The heroine, Lyria, was a leader of the Adventurer's guild, beloved by her crew and on the track to success, but when she finds out her lover (and superior) is cheating on her, she abandons her men to return to her family's guild, the Guards. That's how she meets the hero, a wild mage named Vethe, who is descended from the bad guy who once tried (and failed) to take over the world. His family live in a rotting castle in the middle of the woods, and they still long for the Glory Days That Almost Were, which is why they've hired a guard for an escort mission to take Vethe into the Demon Forest to look for the hidden marriage contract that will assure their return to power.
This was such a fun read. Vethe is a fun, rakish hero who uses his magic creatively (wink, wink) and Lyria is a brooding warrior nursing old wounds. They're fun apart but even more fun together, and I thought the steamy scenes between them (when they FINALLY happen) were really well done. This is definitely a traveler's journey sort of story, though, which won't appeal to everyone. A huge chunk of them is about being lost in the forest, fighting demons and sexual tension with equally mixed success. The story ends without an HEA or an HFN because there is still much to be explored between them, although there isn't a cliffhanger. All conflict, save for the question of romantic entanglement, is resolved for now.

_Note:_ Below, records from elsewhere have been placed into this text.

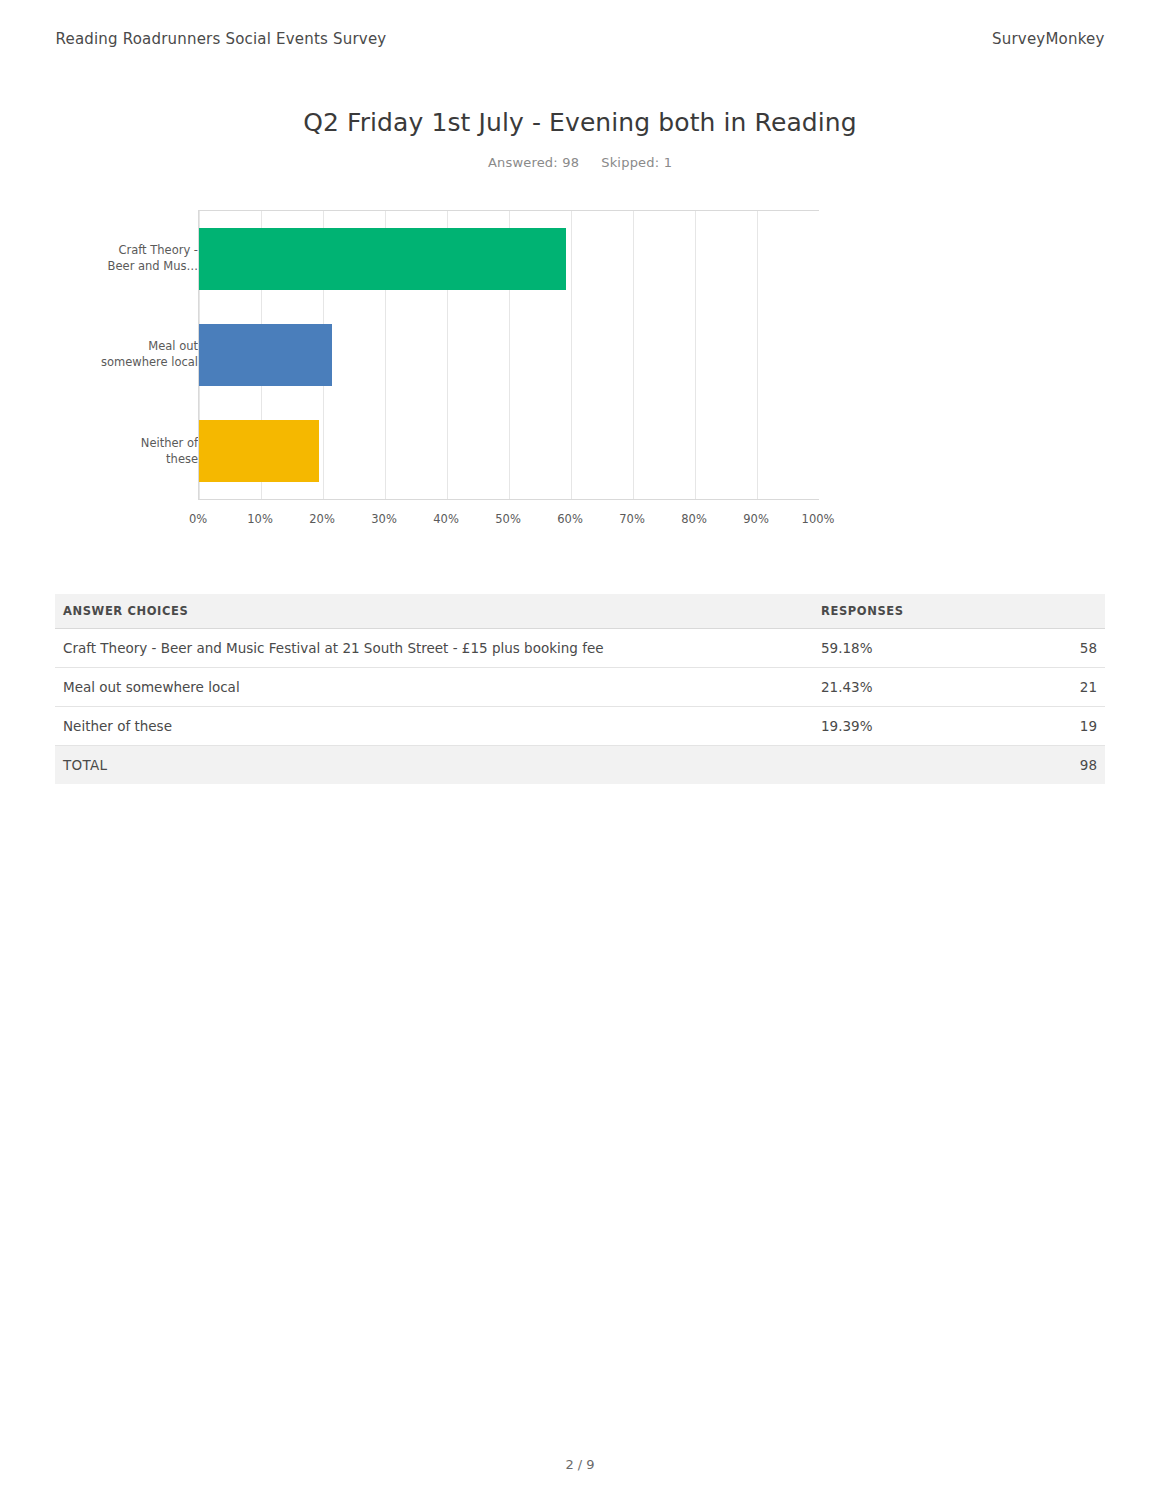Reading Roadrunners Social Events Survey
SurveyMonkey
Q2 Friday 1st July - Evening both in Reading
Answered: 98 Skipped: 1
| Craft Theory - Beer and Mus… | |
| Meal out somewhere local | |
| Neither of these | |
| | 0% 10% 20% 30% 40% 50% 60% 70% 80% 90% 100% |
| ANSWER CHOICES | RESPONSES | |
| --- | --- | --- |
| Craft Theory - Beer and Music Festival at 21 South Street - £15 plus booking fee | 59.18% | 58 |
| Meal out somewhere local | 21.43% | 21 |
| Neither of these | 19.39% | 19 |
| TOTAL | | 98 |
2 / 9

I've said in previous reviews that you don't need to be original if you're a good storyteller and you can take the usual stock tropes and make them your own with solid characters and good plot twists, and that is definitely the case with THE FLAME AND THE BLADE. It's reminiscent of half a dozen stories, but manages to stand on its own two booted feet because of the way it spins out the tale of Vethe and Lyria. And honestly, one of the best parts of the story is when Lyria goes to Vethe's family's gloomy, Gothic mansion and sees how utterly mad they all are. The atmosphere and the love of fantasy tropes just ooze from the pages of this book. You can tell that the author loves the genre and has a fondness for all of the cliches, which is why she's so good at turning them on their heads. Really well done.